We have a situation where one of the Galera Cluster VM's lost its storage because the network link was broken to iSCSI. The MySQL connections started backing up because it couldn't "write" to disk, and eventually the cluster went into "INITIALIZED" state (i.e. down). It is a possibility that one of the other DB admins helped propagate this problem because he started trying to shutdown the systems that he perceived as getting stalled (but he couldn't log in to the node that lost its storage). We do not have any "STONITH" (Shoot The Other Node In The Head) capability setup (not even sure if Galera handles that).
So, I have one node in a five node cluster that is "running" but has no storage and is effectively "hung." I cannot login and shutdown, short of doing a "power off" operation in VMWare, which is what we ended up having to do to recover.
What would be the proper course of action to get the cluster to "survive" with minimal downtime?

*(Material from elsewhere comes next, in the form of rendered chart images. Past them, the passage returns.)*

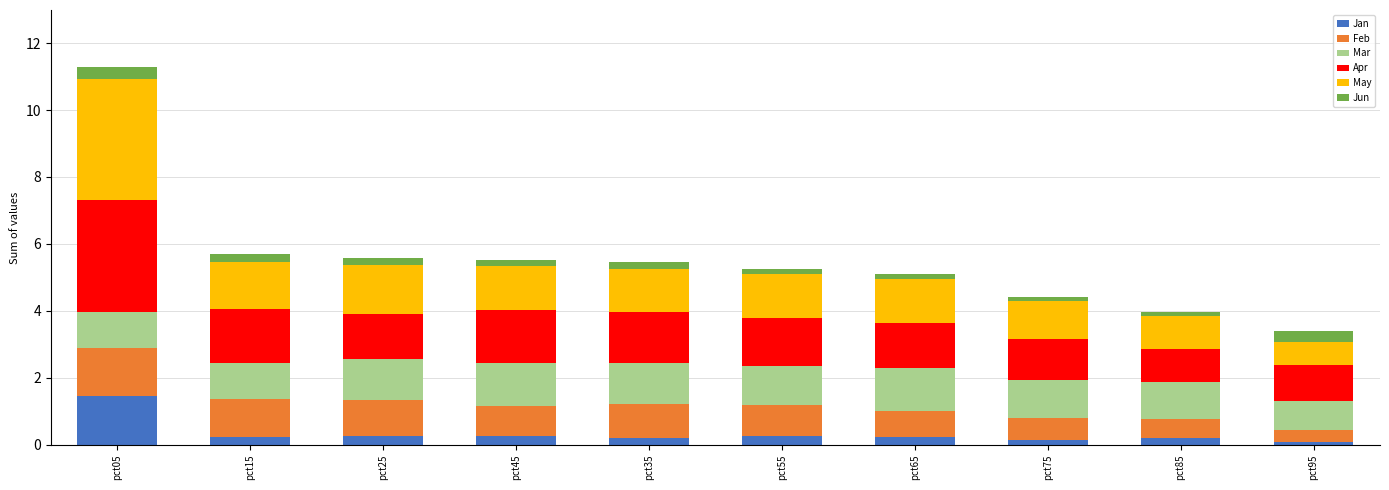

What is the maximum value for Jan?

1.5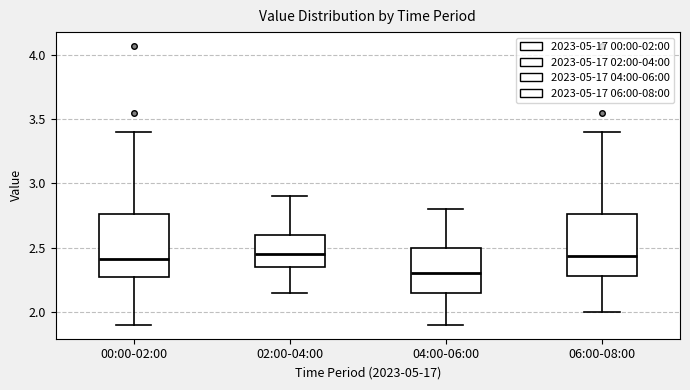

Reading left to right, transcribe this box plot: for each box, give where its median line is, the range the box spans, and where its two whiskers end, as read against the y-axis. The values are not printed on the chart, so give them approximately, as read against the axis.

00:00-02:00: median 2.40, box 2.25 to 2.75, whiskers 1.90 to 3.40
02:00-04:00: median 2.45, box 2.35 to 2.60, whiskers 2.15 to 2.90
04:00-06:00: median 2.30, box 2.15 to 2.50, whiskers 1.90 to 2.80
06:00-08:00: median 2.45, box 2.30 to 2.75, whiskers 2.00 to 3.40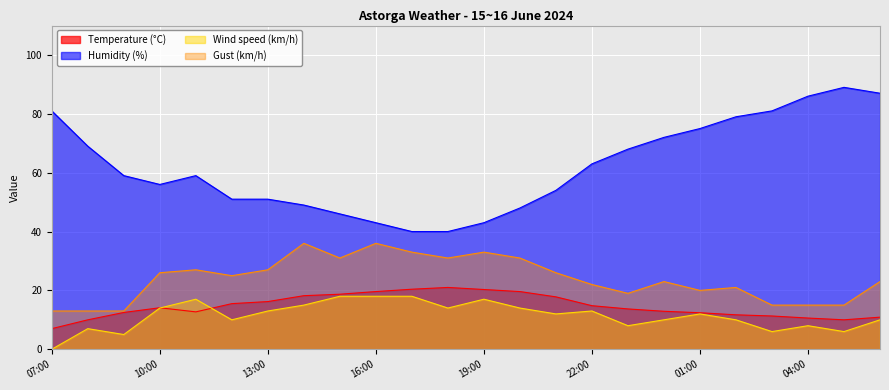

How many positive values does the Wind speed (km/h) series have?

23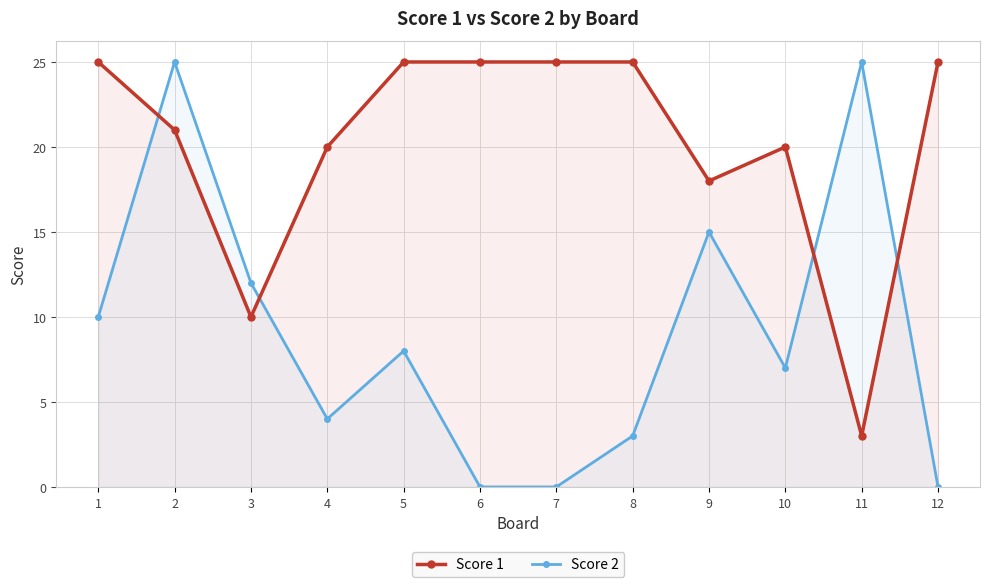

At which label does Score 1 reach its peak?

1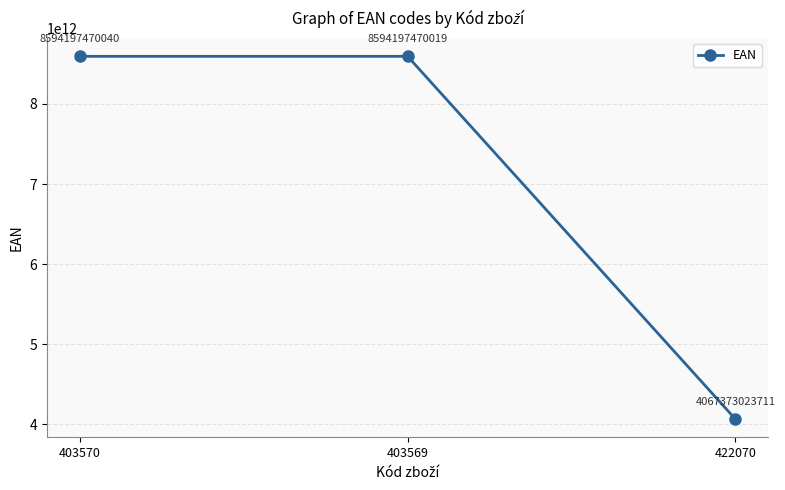

At which label is the value closest to 6330785246875?

403569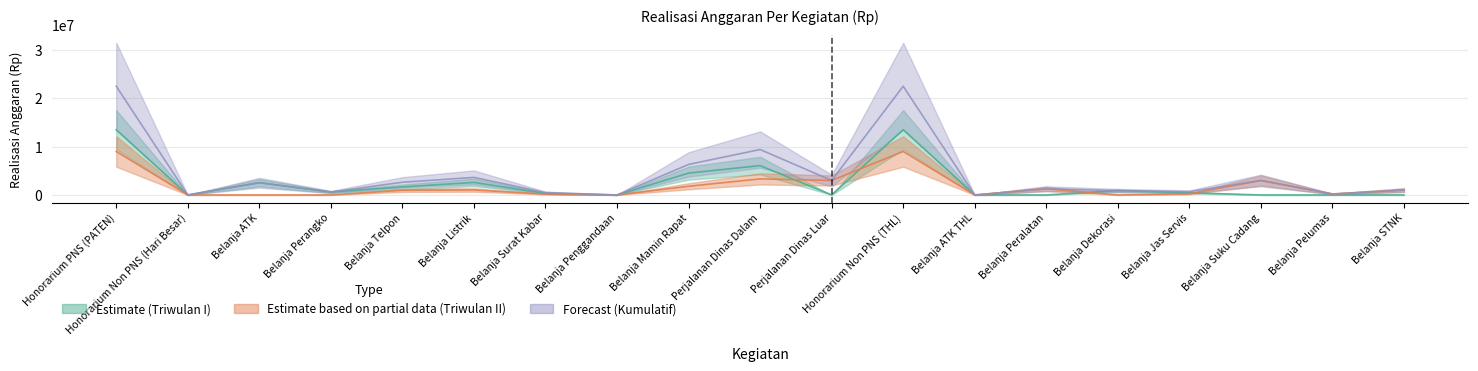

Where is the first local minimum for Triwulan II (Partial)?

Belanja Penggandaan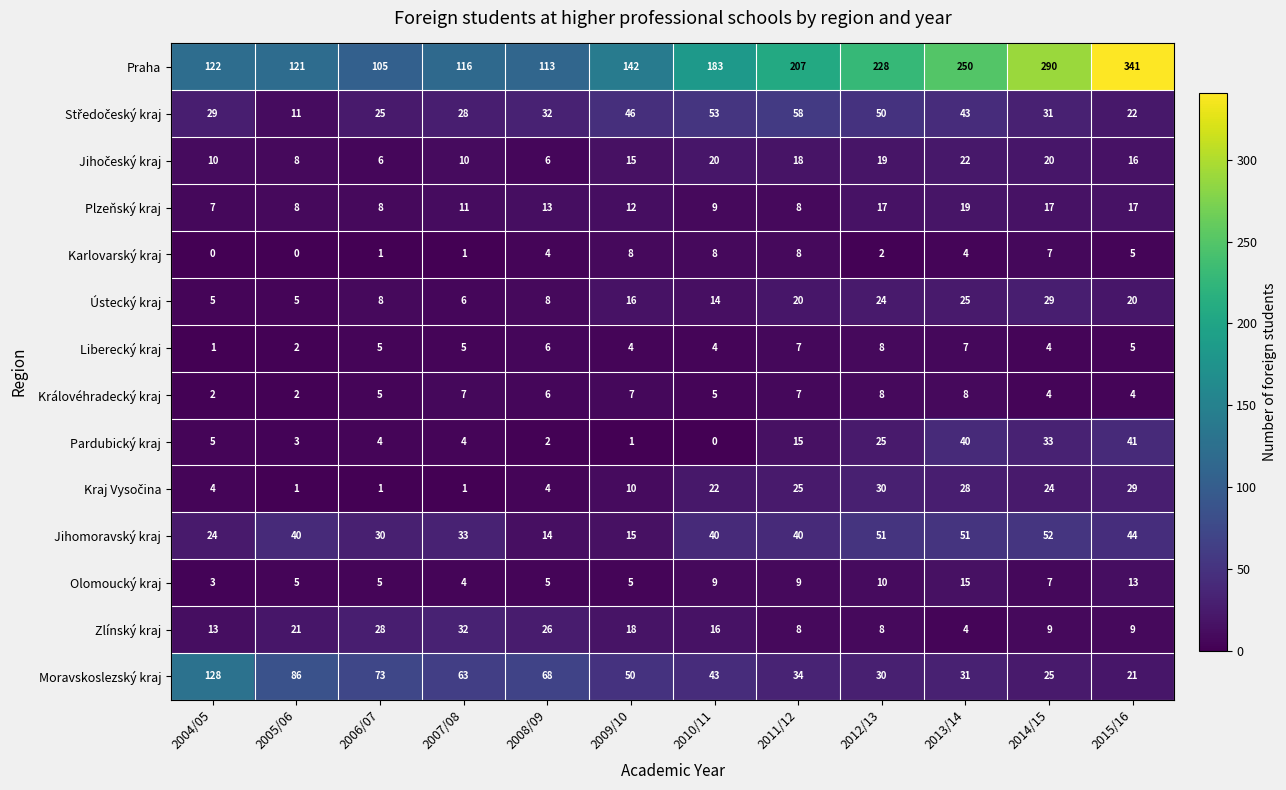

Where is Jihomoravský kraj nearest to the value 33?

2007/08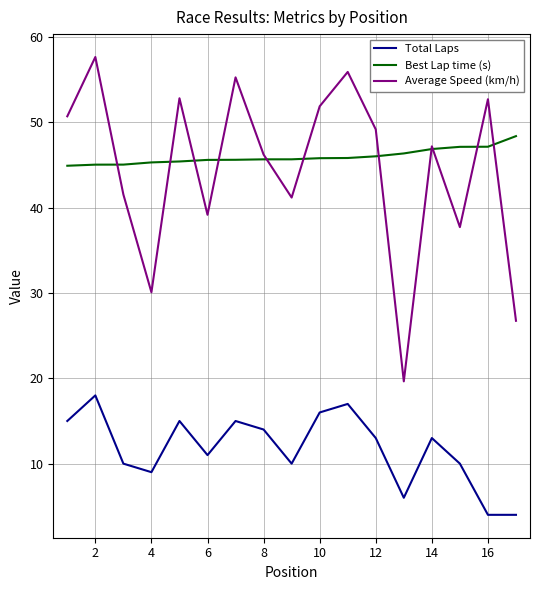

Which series has the largest total across all categories?

Best Lap time (s)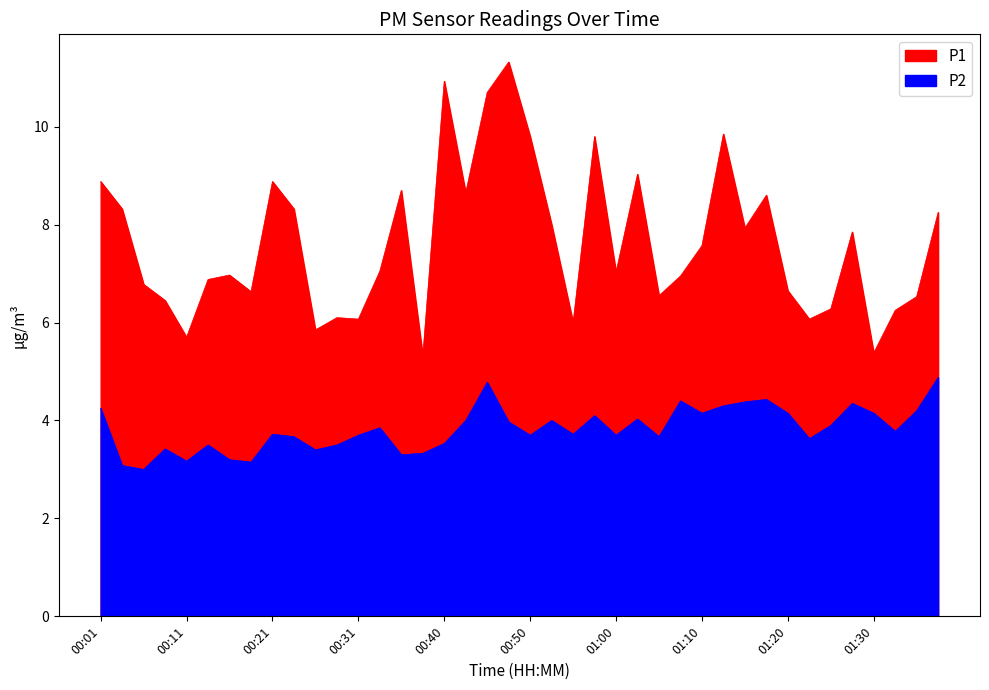

Which series has the widest spread of values?

P1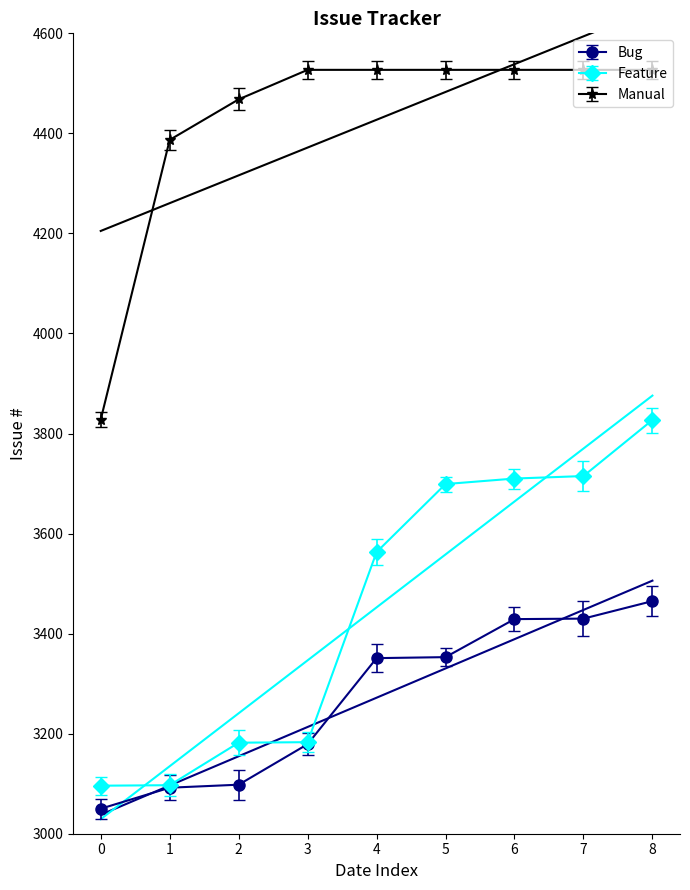

What is the approximate value of Feature at 4, to the nearest 10?

3560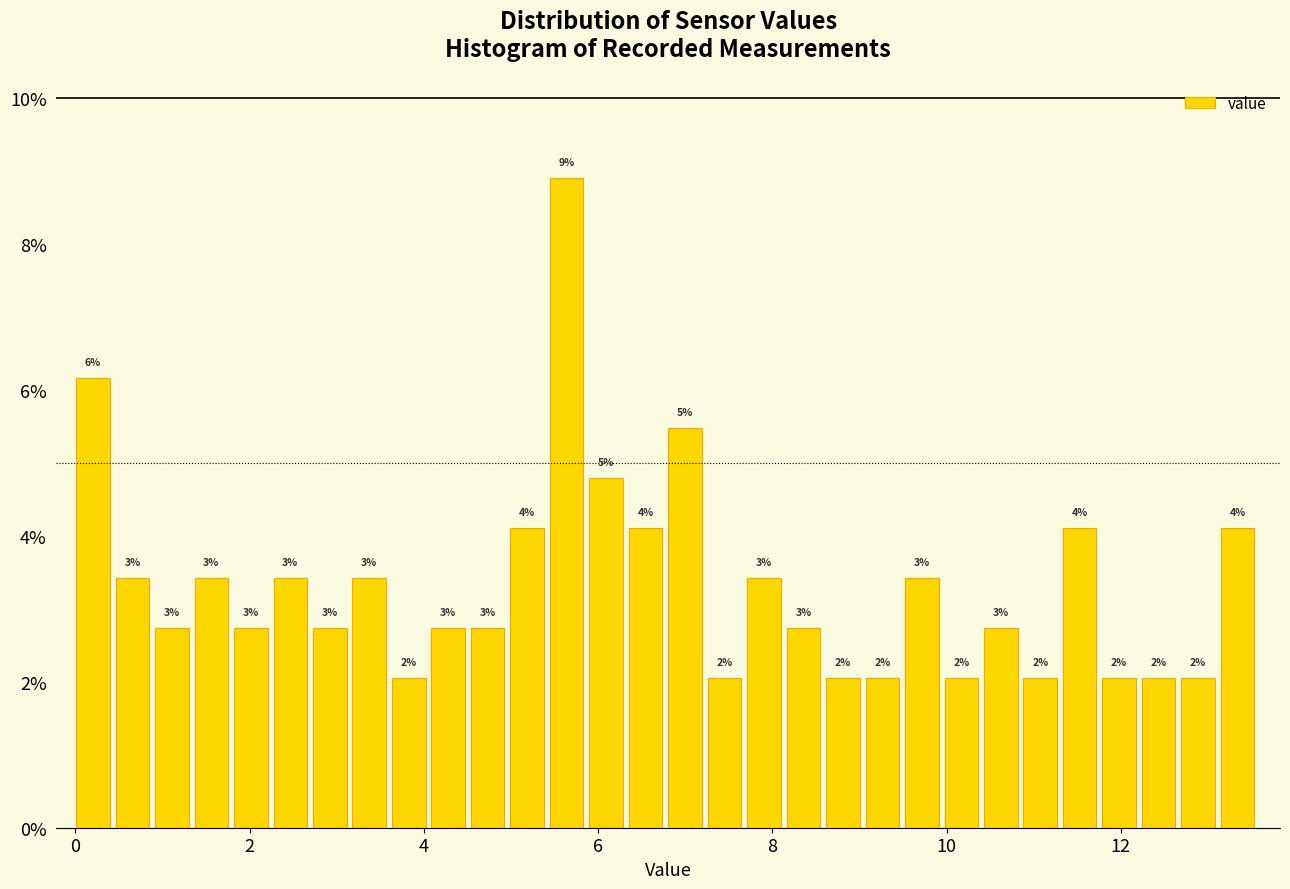

Read against the x-axis, roughly where is the centre of the tallest bar?

5.6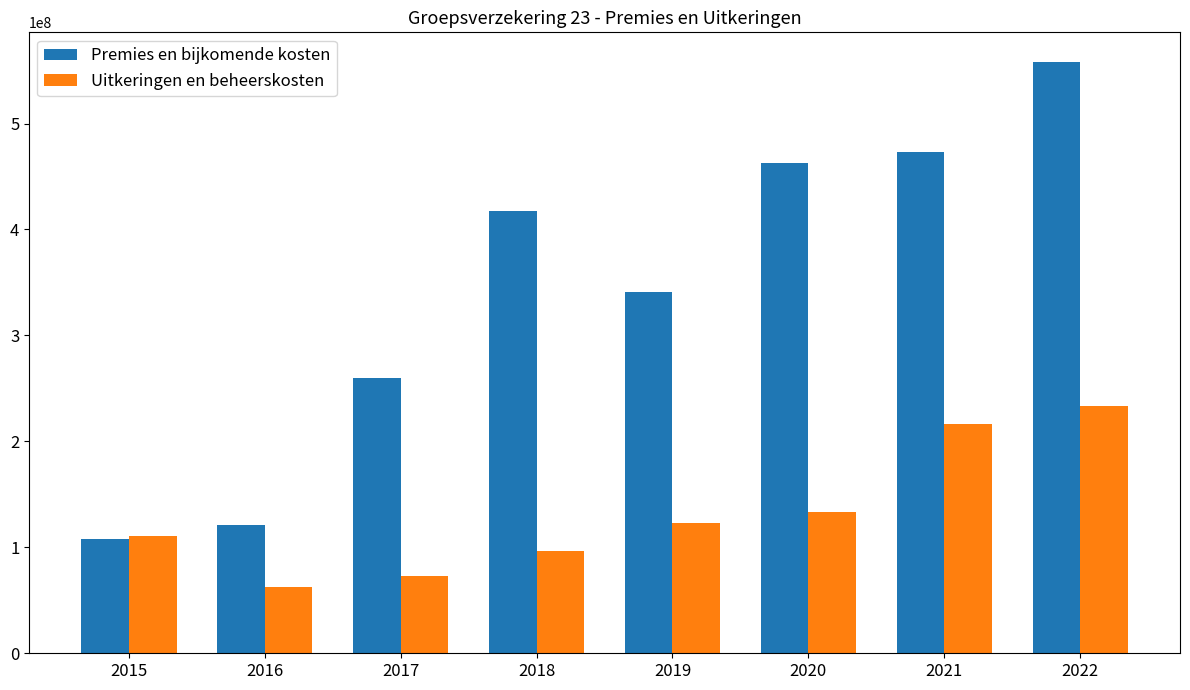

Which series has the largest total across all categories?

Premies en bijkomende kosten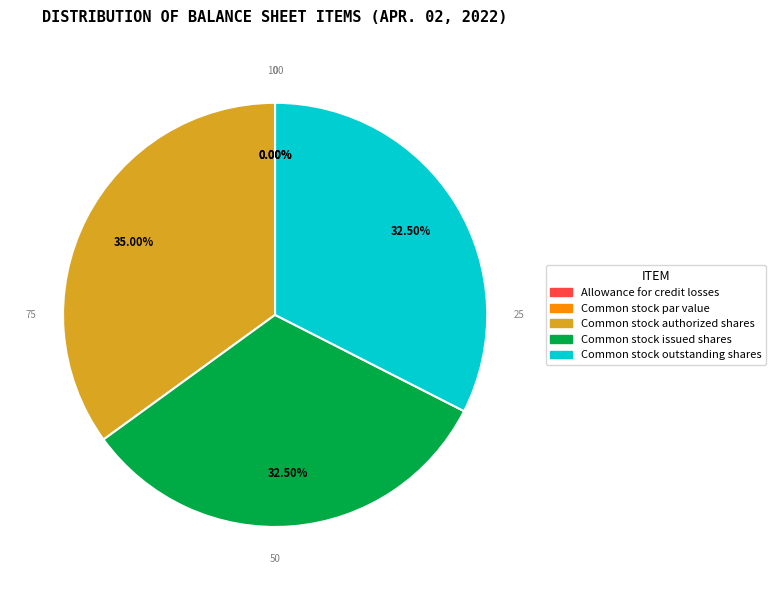

Which slice is the largest?

Common stock authorized shares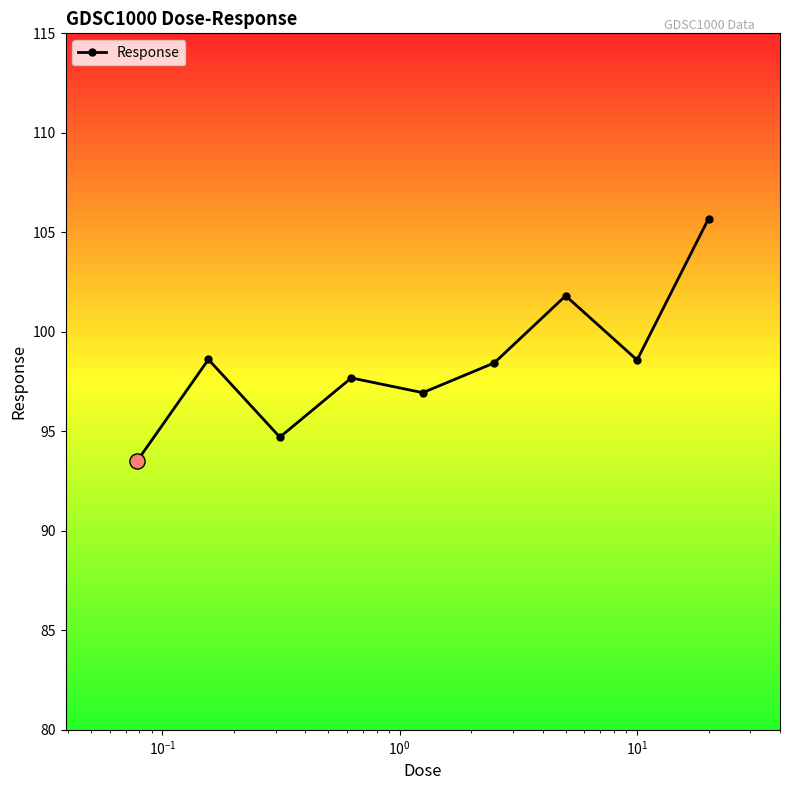

How many points are lower than both their immediate neighbors (excluding endpoints)?

3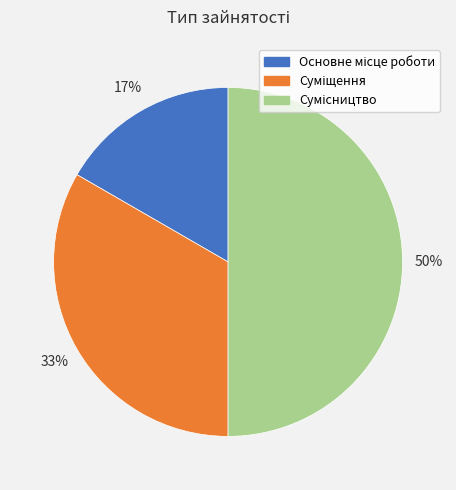

How many slices are in this pie chart?

3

Is there some command I can issue to cause the other nodes to "blacklist" (?) the bad node? Is there some configuration that could handle that automatically (not sure, that seems a bit dangerous)?
Has anyone else experienced a similar situation and come up with a solution?
Environment:
* VMWare 5.5.x (multiple hosts, with affinity rules setup to disallow multiple galera cluster nodes from occupying the same host server)
* Nimble Storage (iSCSI)
* CentOS 6.7 - latest patches
* MariaDB-Galera-server-10.0.24-1.el6.x86_64
Thanks in advance!
~tommy